To ensure Aldrich's schnoz is up to snuff, three times a year NASA certifies and calibrates it.
The test involves 10 small bottles, seven of which contain odors and three of which do not. Aldrich and his fellow testers must determine not only whether they are scented but what the scent is.
Aldrich says he has never failed, although not all volunteers have been so lucky.
Of course, no matter how sharp their noses, Aldrich and his colleagues can't control every odor aboard the shuttle, which astronauts describe as normally having an "operating-room kind of smell."
"You open up a can of tuna and that would flavor the air for days," recalls Jones, the astronaut. "I've been on crews where people said, 'There will be no canned fish on this mission.'"
As one might expect, Aldrich's unusual skills have attracted attention. He has picked up a few nicknames - the NASA Nose, Nasalnaut and Nostrildamus are some of his favorites. In Spain, thanks to an article in a magazine there, he's known as El Husmeador Jefe.
Co-workers and family members routinely wave him over for his professional opinion when something doesn't smell right. Aldrich has a sense of humor about all this. The greaseboard in his office says: "Astronauts have the right stuff. The master sniffer gets the ripe stuff." His business cards - which are not NASA standard issue but his own doing - show a picture of the space shuttle and a skunk.
He has appeared on game shows, and each March, he serves as head judge of the Odor-Eaters Rotten Sneaker Contest in Vermont.
This, he says, is where his olfactory abilities really get put to the test.
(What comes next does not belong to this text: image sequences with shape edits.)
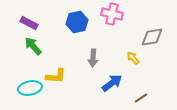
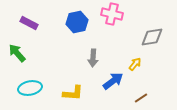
green arrow: moved 16 px left, 7 px down
yellow arrow: moved 2 px right, 6 px down; rotated 80 degrees clockwise
yellow L-shape: moved 17 px right, 17 px down
blue arrow: moved 1 px right, 2 px up
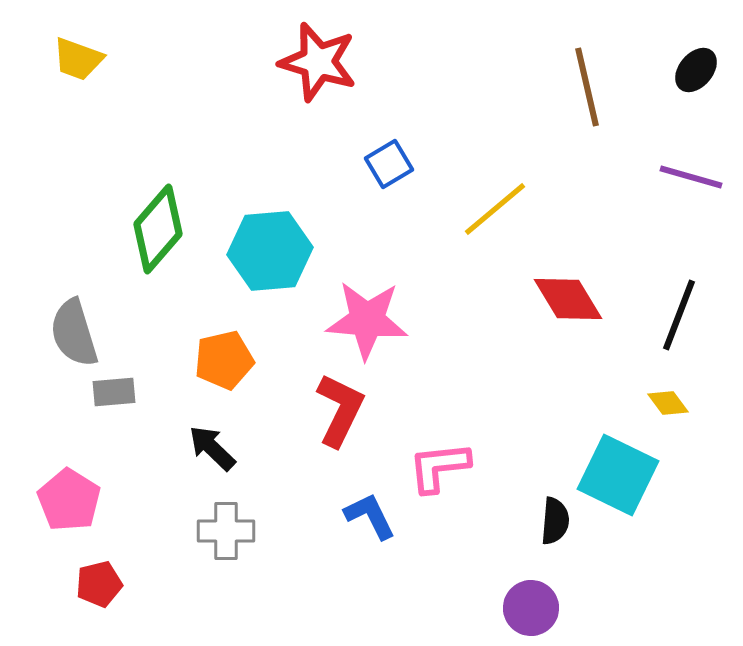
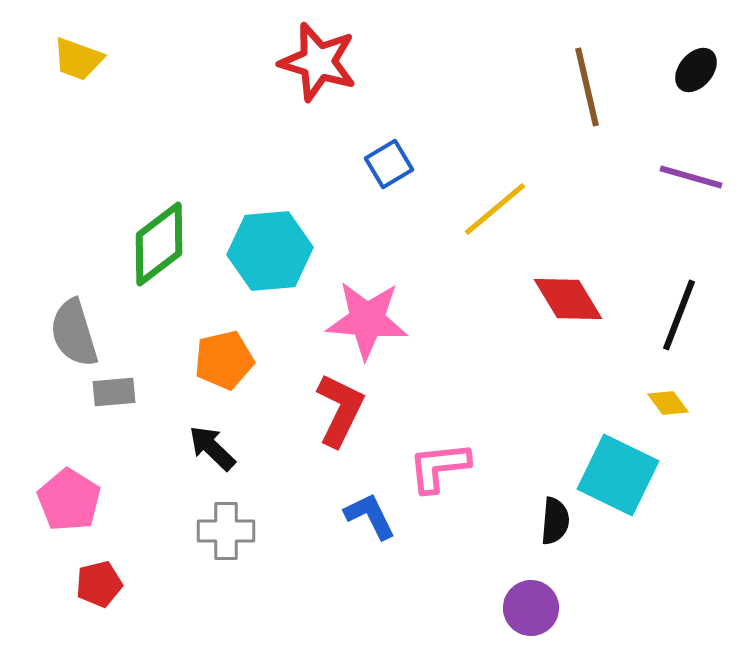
green diamond: moved 1 px right, 15 px down; rotated 12 degrees clockwise
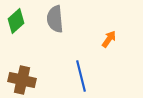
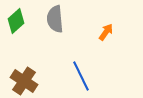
orange arrow: moved 3 px left, 7 px up
blue line: rotated 12 degrees counterclockwise
brown cross: moved 2 px right, 1 px down; rotated 20 degrees clockwise
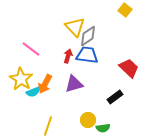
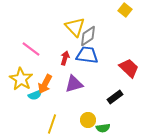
red arrow: moved 3 px left, 2 px down
cyan semicircle: moved 2 px right, 3 px down
yellow line: moved 4 px right, 2 px up
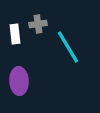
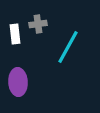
cyan line: rotated 60 degrees clockwise
purple ellipse: moved 1 px left, 1 px down
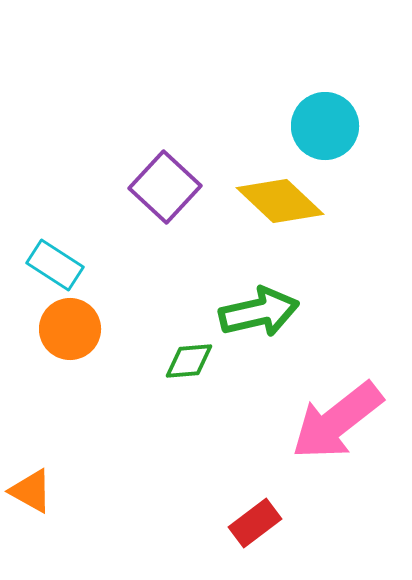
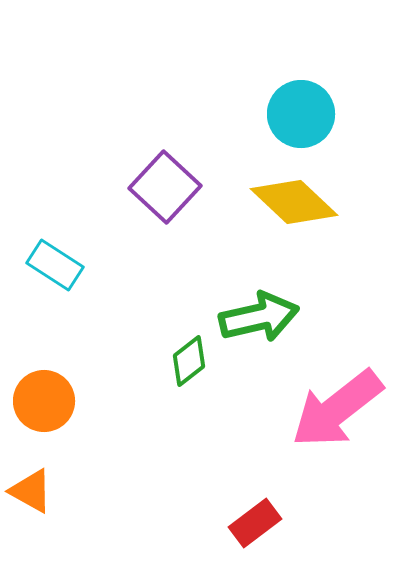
cyan circle: moved 24 px left, 12 px up
yellow diamond: moved 14 px right, 1 px down
green arrow: moved 5 px down
orange circle: moved 26 px left, 72 px down
green diamond: rotated 33 degrees counterclockwise
pink arrow: moved 12 px up
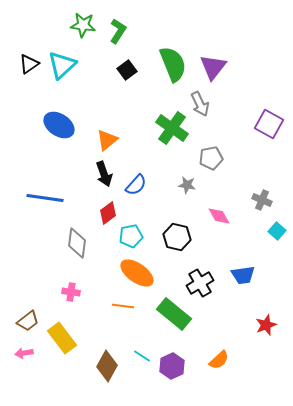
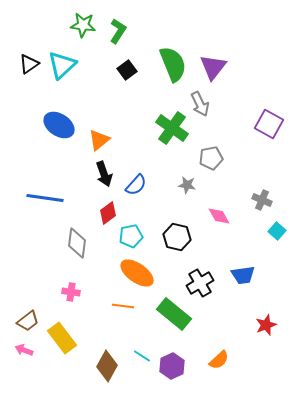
orange triangle: moved 8 px left
pink arrow: moved 3 px up; rotated 30 degrees clockwise
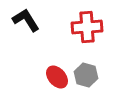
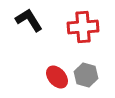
black L-shape: moved 3 px right
red cross: moved 4 px left
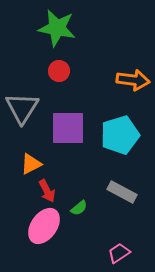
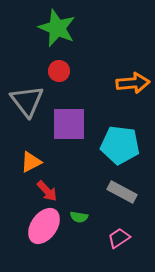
green star: rotated 12 degrees clockwise
orange arrow: moved 3 px down; rotated 12 degrees counterclockwise
gray triangle: moved 5 px right, 7 px up; rotated 9 degrees counterclockwise
purple square: moved 1 px right, 4 px up
cyan pentagon: moved 10 px down; rotated 24 degrees clockwise
orange triangle: moved 2 px up
red arrow: rotated 15 degrees counterclockwise
green semicircle: moved 9 px down; rotated 48 degrees clockwise
pink trapezoid: moved 15 px up
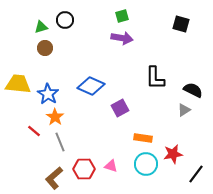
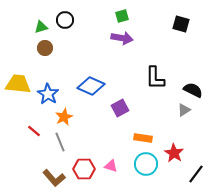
orange star: moved 9 px right; rotated 12 degrees clockwise
red star: moved 1 px right, 1 px up; rotated 30 degrees counterclockwise
brown L-shape: rotated 90 degrees counterclockwise
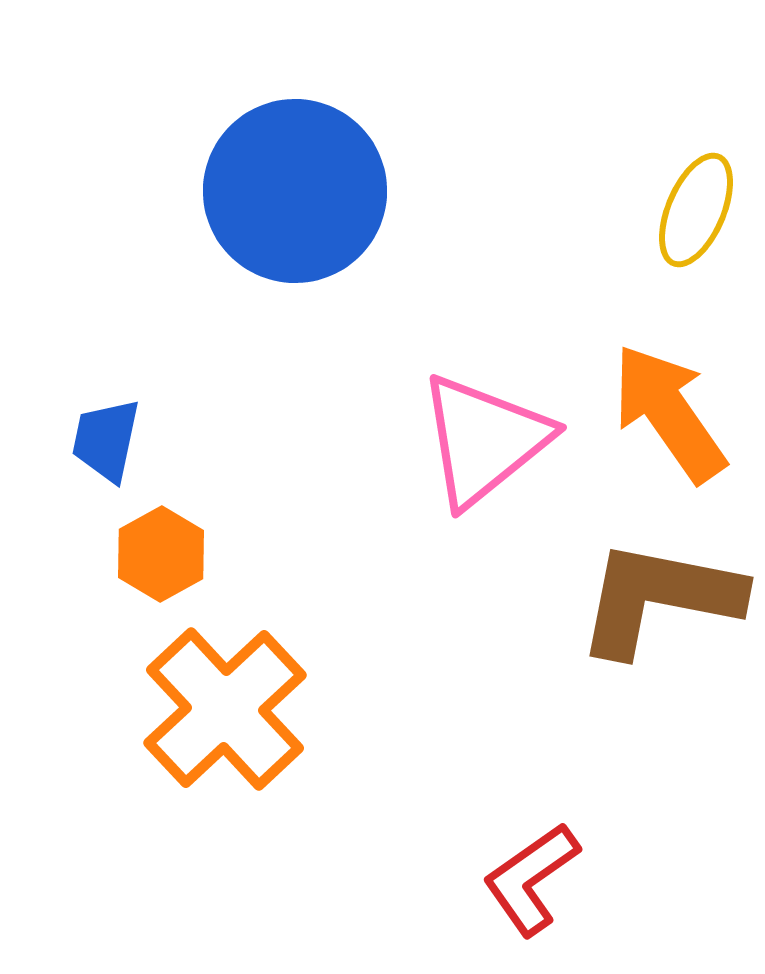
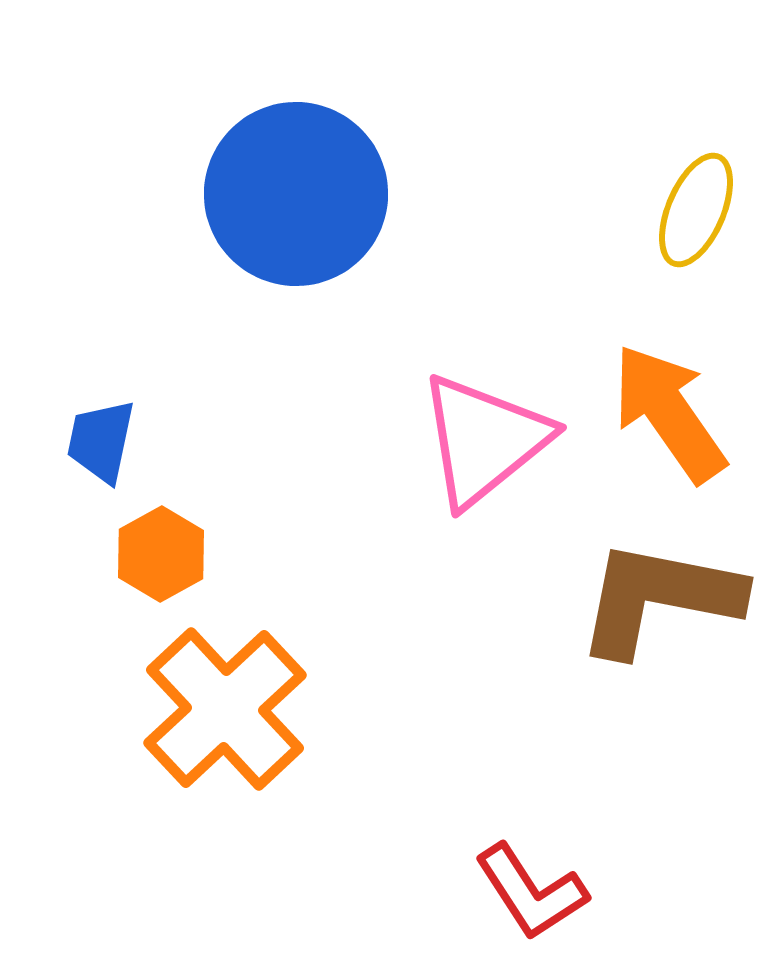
blue circle: moved 1 px right, 3 px down
blue trapezoid: moved 5 px left, 1 px down
red L-shape: moved 13 px down; rotated 88 degrees counterclockwise
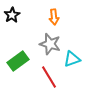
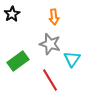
black star: moved 1 px up
cyan triangle: rotated 36 degrees counterclockwise
red line: moved 1 px right, 3 px down
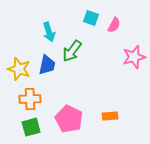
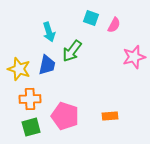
pink pentagon: moved 4 px left, 3 px up; rotated 8 degrees counterclockwise
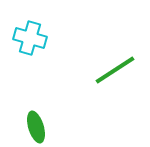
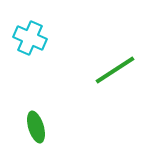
cyan cross: rotated 8 degrees clockwise
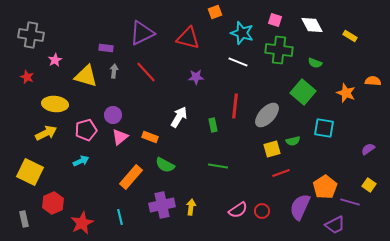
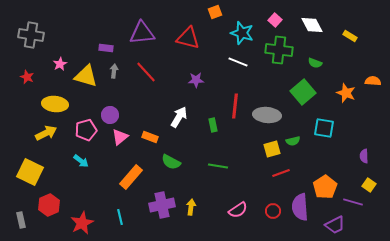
pink square at (275, 20): rotated 24 degrees clockwise
purple triangle at (142, 33): rotated 20 degrees clockwise
pink star at (55, 60): moved 5 px right, 4 px down
purple star at (196, 77): moved 3 px down
green square at (303, 92): rotated 10 degrees clockwise
purple circle at (113, 115): moved 3 px left
gray ellipse at (267, 115): rotated 52 degrees clockwise
purple semicircle at (368, 149): moved 4 px left, 7 px down; rotated 56 degrees counterclockwise
cyan arrow at (81, 161): rotated 63 degrees clockwise
green semicircle at (165, 165): moved 6 px right, 3 px up
purple line at (350, 202): moved 3 px right
red hexagon at (53, 203): moved 4 px left, 2 px down
purple semicircle at (300, 207): rotated 28 degrees counterclockwise
red circle at (262, 211): moved 11 px right
gray rectangle at (24, 219): moved 3 px left, 1 px down
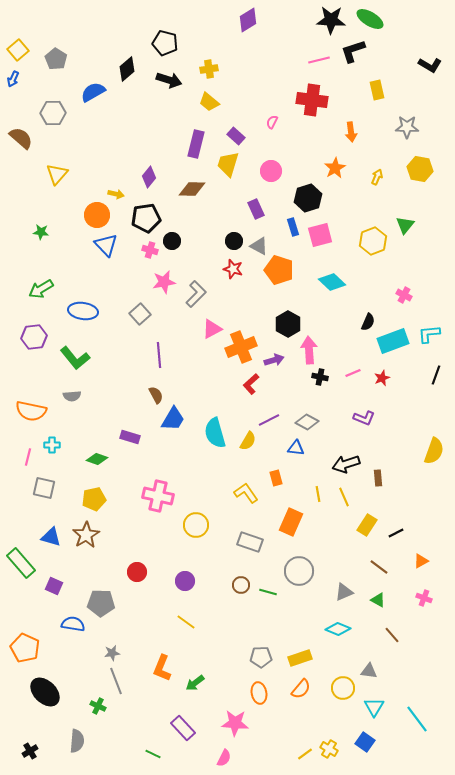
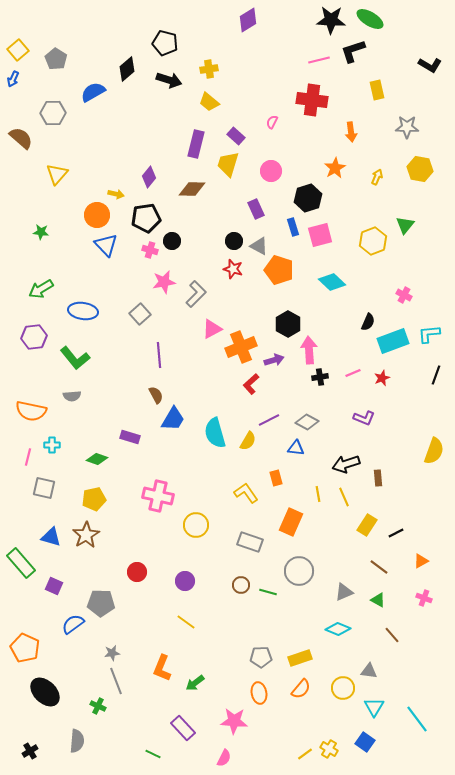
black cross at (320, 377): rotated 21 degrees counterclockwise
blue semicircle at (73, 624): rotated 45 degrees counterclockwise
pink star at (235, 723): moved 1 px left, 2 px up
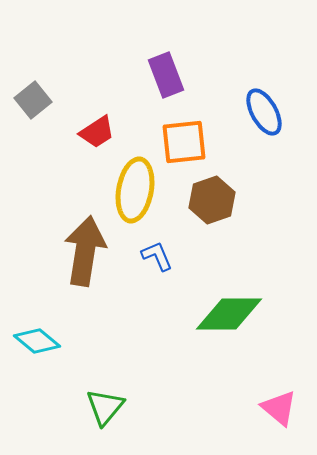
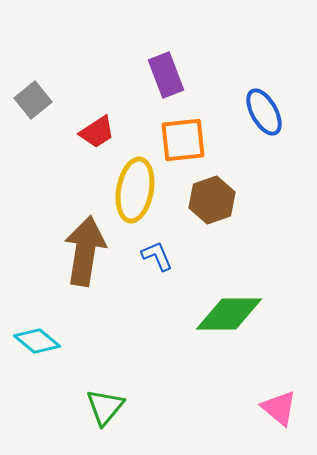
orange square: moved 1 px left, 2 px up
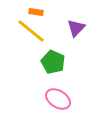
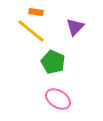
purple triangle: moved 1 px left, 1 px up
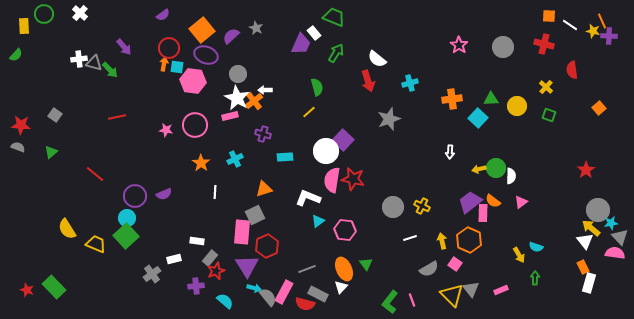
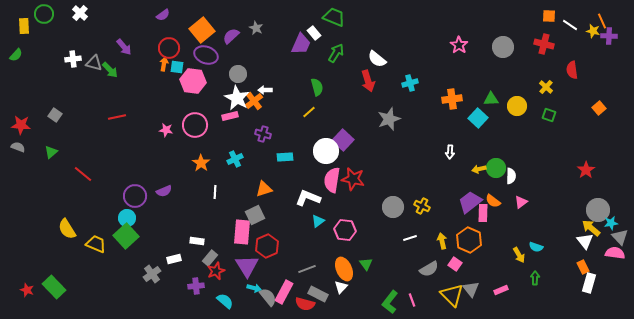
white cross at (79, 59): moved 6 px left
red line at (95, 174): moved 12 px left
purple semicircle at (164, 194): moved 3 px up
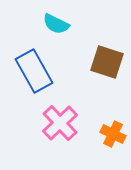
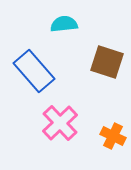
cyan semicircle: moved 8 px right; rotated 148 degrees clockwise
blue rectangle: rotated 12 degrees counterclockwise
orange cross: moved 2 px down
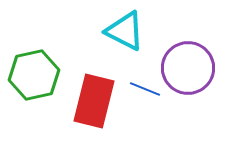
Last year, he crowned an 11-year-old New Mexico girl whose winning secret was to wear the same pair of socks for three straight months. Aldrich says his nose told him he probably had the champion long before he stepped up to the judging table.
His nose was right. After reluctantly taking a whiff of the girl's official entry, he "staggered a little," then turned and gasped, "I think I'm going to need some oxygen."
Aldrich is working on a book about his years as a NASA nasalnaut. The working title is Does This Smell Funny to You? While the book will mostly focus on the sillier side of his unusual career, Aldrich says, he also wants readers to take away a more serious message.
"Astronauts are heroes," he says. And if his nose has helped keep them out of harm's way, well, "it kind of makes you proud."